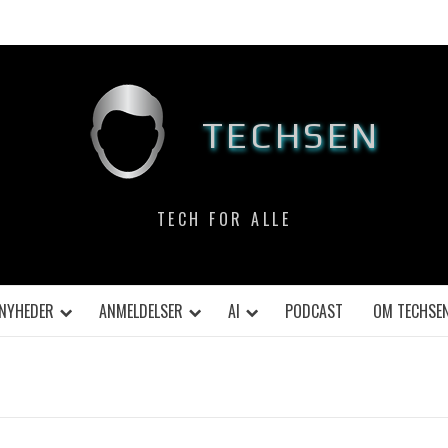
TECHSEN
TECH FOR ALLE
NYHEDER
ANMELDELSER
AI
PODCAST
OM TECHSE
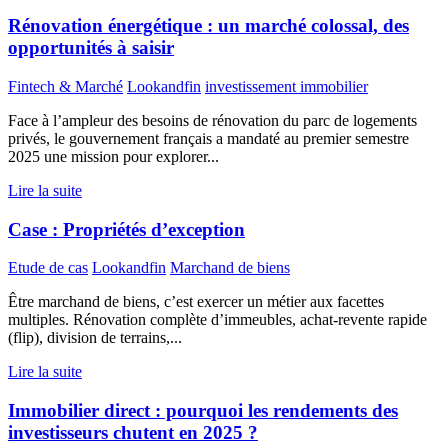
Rénovation énergétique : un marché colossal, des
opportunités à saisir
Fintech & Marché
Lookandfin
investissement immobilier
Face à l’ampleur des besoins de rénovation du parc de logements
privés, le gouvernement français a mandaté au premier semestre
2025 une mission pour explorer...
Lire la suite
Case : Propriétés d’exception
Etude de cas
Lookandfin
Marchand de biens
Être marchand de biens, c’est exercer un métier aux facettes
multiples. Rénovation complète d’immeubles, achat-revente rapide
(flip), division de terrains,...
Lire la suite
Immobilier direct : pourquoi les rendements des
investisseurs chutent en 2025 ?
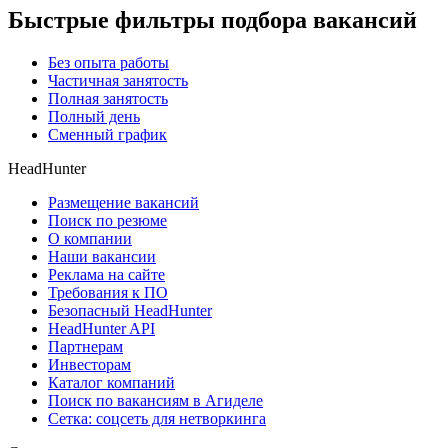
Быстрые фильтры подбора вакансий
Без опыта работы
Частичная занятость
Полная занятость
Полный день
Сменный график
HeadHunter
Размещение вакансий
Поиск по резюме
О компании
Наши вакансии
Реклама на сайте
Требования к ПО
Безопасный HeadHunter
HeadHunter API
Партнерам
Инвесторам
Каталог компаний
Поиск по вакансиям в Агиделе
Сетка: соцсеть для нетворкинга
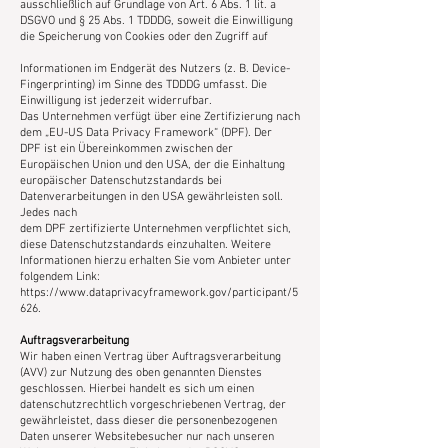
ausschließlich auf Grundlage von Art. 6 Abs. 1 lit. a
DSGVO und § 25 Abs. 1 TDDDG, soweit die Einwilligung
die Speicherung von Cookies oder den Zugriff auf
Informationen im Endgerät des Nutzers (z. B. Device-
Fingerprinting) im Sinne des TDDDG umfasst. Die
Einwilligung ist jederzeit widerrufbar.
Das Unternehmen verfügt über eine Zertifizierung nach
dem „EU-US Data Privacy Framework“ (DPF). Der
DPF ist ein Übereinkommen zwischen der
Europäischen Union und den USA, der die Einhaltung
europäischer Datenschutzstandards bei
Datenverarbeitungen in den USA gewährleisten soll.
Jedes nach
dem DPF zertifizierte Unternehmen verpflichtet sich,
diese Datenschutzstandards einzuhalten. Weitere
Informationen hierzu erhalten Sie vom Anbieter unter
folgendem Link:
https://www.dataprivacyframework.gov/participant/5
626.
Auftragsverarbeitung
Wir haben einen Vertrag über Auftragsverarbeitung
(AVV) zur Nutzung des oben genannten Dienstes
geschlossen. Hierbei handelt es sich um einen
datenschutzrechtlich vorgeschriebenen Vertrag, der
gewährleistet, dass dieser die personenbezogenen
Daten unserer Websitebesucher nur nach unseren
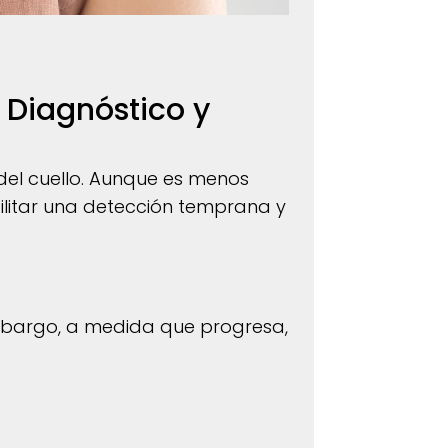
 Diagnóstico y
l del cuello. Aunque es menos
cilitar una detección temprana y
embargo, a medida que progresa,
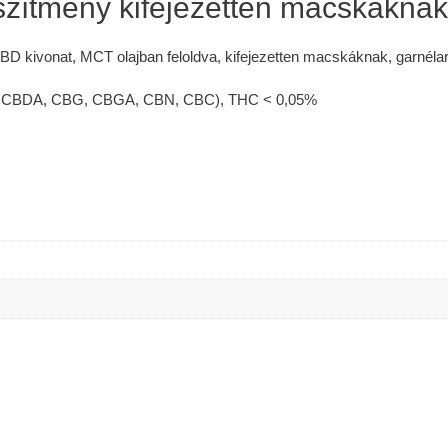
zítmény kifejezetten macskáknak
kivonat, MCT olajban feloldva, kifejezetten macskáknak, garnélará
BD, CBDA, CBG, CBGA, CBN, CBC), THC < 0,05%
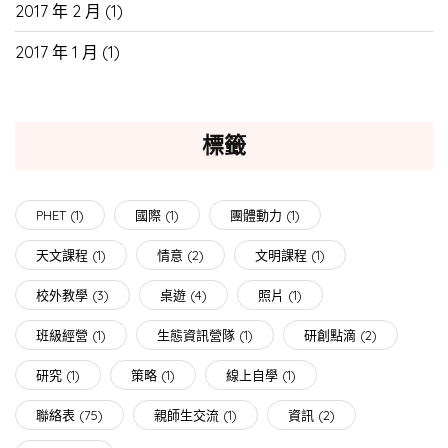
2017 年 2 月
(1)
2017 年 1 月
(1)
標籤
PHET
(1)
國際
(1)
團體動力
(1)
天文課程
(1)
情意
(2)
文明課程
(1)
校外教學
(3)
桌遊
(4)
照片
(1)
班級經營
(1)
生態資訊營隊
(1)
研創點滴
(2)
研究
(1)
策略
(1)
線上自學
(1)
聯絡表
(75)
親師生交流
(1)
資訊
(2)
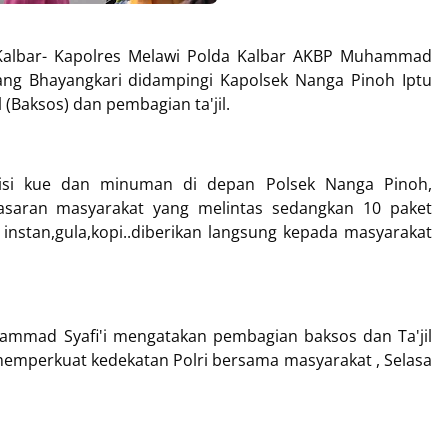
 Kalbar- Kapolres Melawi Polda Kalbar AKBP Muhammad
abang Bhayangkari didampingi Kapolsek Nanga Pinoh Iptu
(Baksos) dan pembagian ta'jil.
erisi kue dan minuman di depan Polsek Nanga Pinoh,
asaran masyarakat yang melintas sedangkan 10 paket
instan,gula,kopi..diberikan langsung kepada masyarakat
ammad Syafi'i mengatakan pembagian baksos dan Ta'jil
memperkuat kedekatan Polri bersama masyarakat , Selasa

**EXERCISE DETAILS**
Copy every line from the records above that contains the string "macskáknak".

**ANSWER SECTION**
zítmény kifejezetten macskáknak
kivonat, MCT olajban feloldva, kifejezetten macskáknak, garnélará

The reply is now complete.